Since December last year, the interest rate of LPR over 5 years has been lowered twice. This means that even if the LPR interest rate is not lowered in the next few months, lenders who choose LPR will have a lower mortgage interest rate next year and the amount of loan that needs to be repaid will also decrease.
But if you are more stable and pursue stability, you can choose a fixed interest rate. "Many lenders still have ten to twenty years of mortgage loans. There will be many disturbing factors in the middle. Long-term interest rates are difficult to predict. Because it is not ruled out that the second half of the mortgage repayment will usher in an economic upward cycle. Probably, this will cause the LPR to rise accordingly.” The personal loan manager said, especially for some customers who took a lower mortgage interest rate and discounted them, they can choose not to switch and maintain a fixed interest rate. There is nothing wrong with being safe.

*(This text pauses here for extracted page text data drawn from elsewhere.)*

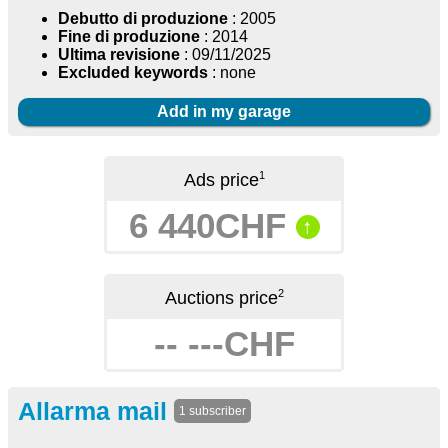
Debutto di produzione
: 2005
Fine di produzione
: 2014
Ultima revisione
: 09/11/2025
Excluded keywords
: none
Add in my garage
1
Ads price
6 440CHF
↑
2
Auctions price
-- ---CHF
Allarma mail
1 subscriber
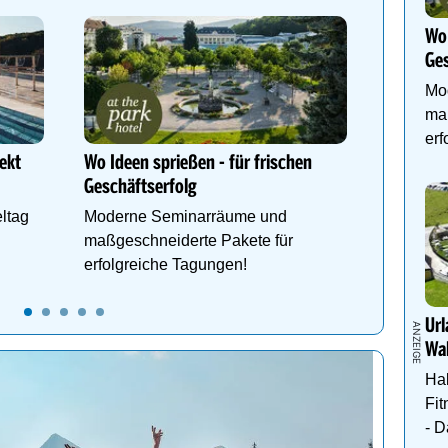
Wo 
Ges
Mo
Natur R
ma
Adults O
erf
Wellness
ekt
Wo Ideen sprießen - für frischen
Ruhe & 
Geschäftserfolg
ltag
Moderne Seminarräume und
maßgeschneiderte Pakete für
erfolgreiche Tagungen!
Url
Wal
Hal
Fit
- 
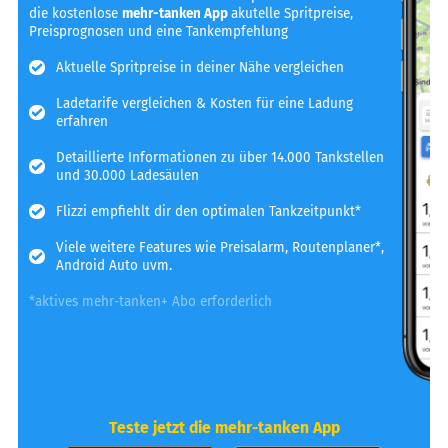
die kostenlose
mehr-tanken App
akutelle Spritpreise,
Preisprognosen und eine Tankempfehlung
Aktuelle Spritpreise in deiner Nähe vergleichen
Ladetarife vergleichen & Kosten für eine Ladung
erfahren
Detaillierte Informationen zu über 14.000 Tankstellen
und 30.000 Ladesäulen
Flizzi empfiehlt dir den optimalen Tankzeitpunkt*
Viele weitere Features wie Preisalarm, Routenplaner*,
Android Auto uvm.
*aktives mehr-tanken+ Abo erforderlich
Teste jetzt die mehr-tanken App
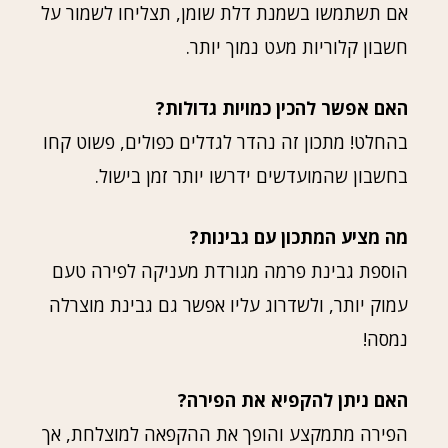
אם תשתמשו בשמנת דלת שומן, תצליחו לשמור על
חשבון קלוריות מעט נמוך יותר.
האם אפשר להכין כמויות גדולות?
בהחלט! מתכון זה נהדר לגדלים כפולים, פשוט קחו
בחשבון שהמועדשים ידרשו יותר זמן בישול.
מה מציע המתכון עם גבינות?
הוספת גבינת פרמה מגורדת מעניקה לפירה טעם
עמוק יותר, ולשדרוג עליו אפשר גם גבינת מוצרלה
נמסה!
האם ניתן להקפיא את הפירה?
הפירה מתמקצע והופך את ההקפאה למוצלחת, אך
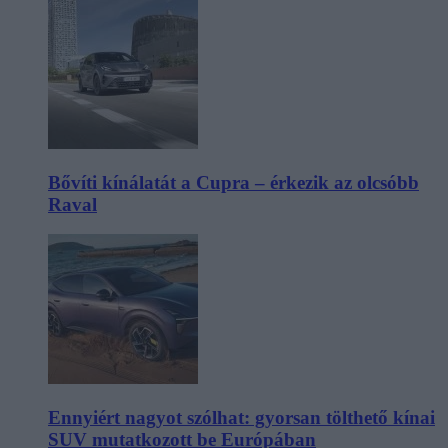
Bővíti kínálatát a Cupra – érkezik az olcsóbb
Raval
Ennyiért nagyot szólhat: gyorsan tölthető kínai
SUV mutatkozott be Európában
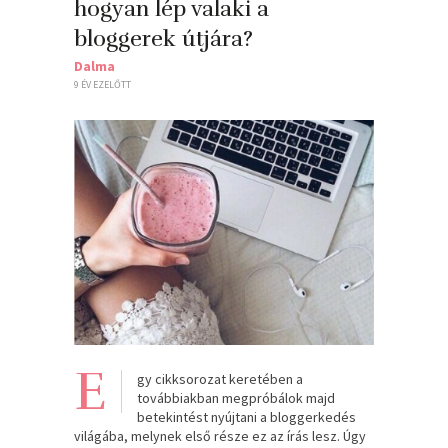
hogyan lép valaki a
bloggerek útjára?
Dalma
9 ÉV EZELŐTT
E
gy cikksorozat keretében a
továbbiakban megpróbálok majd
betekintést nyújtani a bloggerkedés
világába, melynek első része ez az írás lesz. Úgy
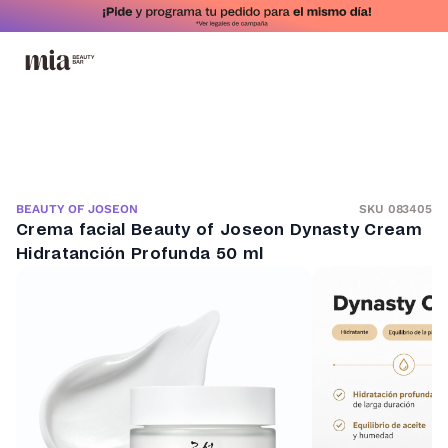
SKU 083405
BEAUTY OF JOSEON
Crema facial Beauty of Joseon Dynasty Cream
Hidratanción Profunda 50 ml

Comprehensive Xinhua News Agency and Metropolis Express
choose fixed interest rates
That is, the mortgage interest rate you signed with the bank before will be used, and there will be no change in the future repayment cycle.
Choose LPR interest rate
It is necessary to perform a conversion based on the LPR value of more than 5 years in December 2019 to determine the number of points to be added. Afterwards, the calculation of the mortgage interest rate for each repayment cycle will be changed to the "LPR + point" method. The point value will not change, and the LPR part will be updated based on the LPR value of the previous month on the repricing date each year.